Back in 2017, I composed a post titled ‘The Dorastis Solar System,’ attaching a Facts and Figures Chart below it. Since then, I had returned to that post multiple times to correct a few errors before eventually giving up. There was always something I found a little off every time I went back to examine it. Since then, I managed to look over it a few more times until finally deciding to give one more update before attaching it here. As was stated there, so here, I used such software as AstroSynthesis and Gravity Simulator to make sure the system was remotely viable, along with world-builders.org for several equations to establish further realism.

 For miscellaneous things, such as orbital eccentricity, magnetosphere, radii extension, and solar intensity, this was done through a combination of studying real-world examples and equations (specifically solar intensity), to give the numbers displayed on the chart. I also had to rethink natural satellite placement such as moons (if any,) around the first and second planets in the system utilizing concepts such as Lagrange Points and the Hill/Roche Sphere.

Two things of note. First is the use of a G4V Star (Sol is a G2V,) for the parent star. I’ve periodically considered a K0V, but with the figures generated below, it wasn’t viable. Secondly, both the masses and Mean Orbital Velocities have been updated. Hopefully, this is the last time (for a long time,) that I will remotely bother to correct anything.


Another facts and figures table that I'd been working on was for Nersis and Kesis, the moons of Ardis, where ‘Chronicles of Ardis’ takes place: 


Colloquially referred to at times as the Red and Orange Daughters for their predominant coloration, Nersis and Kesis were somewhat modeled on Jupiter’s moon Io, with Nersis being volcanic and Kesis quiescent.
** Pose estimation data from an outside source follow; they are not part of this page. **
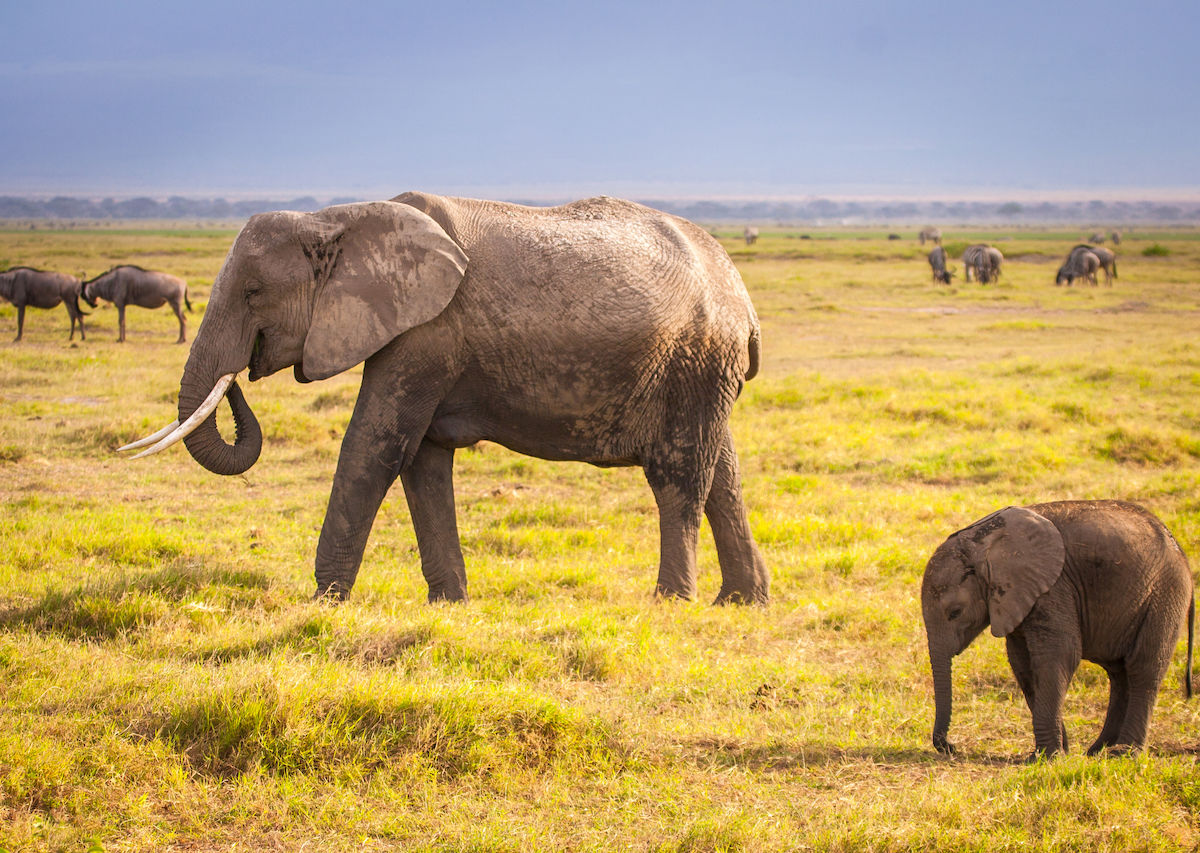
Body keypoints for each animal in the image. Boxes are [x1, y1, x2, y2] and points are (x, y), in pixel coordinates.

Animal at [122, 193, 769, 606]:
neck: (337, 217)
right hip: (704, 372)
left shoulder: (425, 333)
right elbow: (423, 460)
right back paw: (740, 602)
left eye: (254, 292)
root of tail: (742, 293)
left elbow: (376, 447)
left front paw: (324, 603)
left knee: (679, 474)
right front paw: (449, 604)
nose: (239, 377)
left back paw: (671, 603)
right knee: (722, 472)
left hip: (694, 358)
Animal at [922, 500, 1194, 759]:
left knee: (1144, 669)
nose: (951, 746)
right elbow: (1022, 664)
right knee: (1119, 674)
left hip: (1164, 594)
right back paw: (1097, 751)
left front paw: (1046, 757)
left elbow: (1059, 656)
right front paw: (1055, 751)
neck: (980, 543)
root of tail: (1182, 555)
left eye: (955, 612)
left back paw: (1123, 753)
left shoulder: (1053, 587)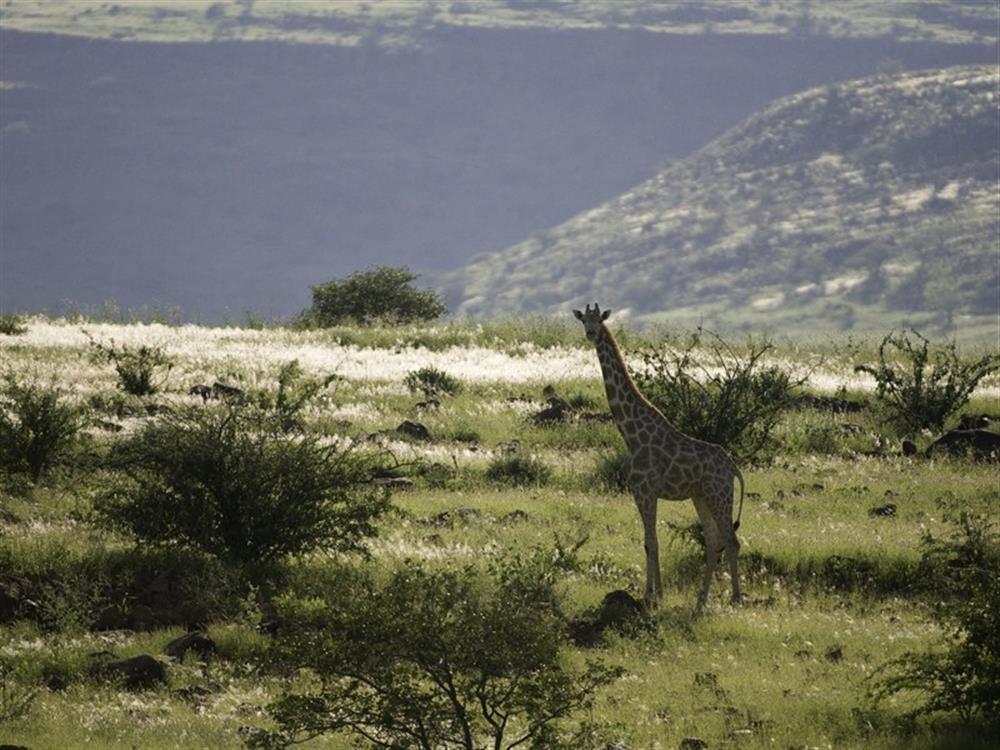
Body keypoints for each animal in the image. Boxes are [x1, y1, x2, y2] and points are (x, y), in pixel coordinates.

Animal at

Though they were balanced using Earth (as was the rest of the Stellar system for that matter,) it worked. Other equations were done utilizing fxSolver; it was something of a blessing to find. 

Much like Jupiter and Io, Ardis and Nersis have a similar relationship, whereby thanks to tidal heating, is not only volcanically active but contributes to the overall size of the Ardan magnetosphere, nearly doubling it and imparting an overall elliptical appearance to its structure due to plasma loading. Book II goes into a little more detail regarding all of this, which, along with the edited/revised version of my first book and the third one will hopefully come up soon to be crowdsourced and hopefully released…

Meanwhile I still very slowly and agonizingly press on with Book IV.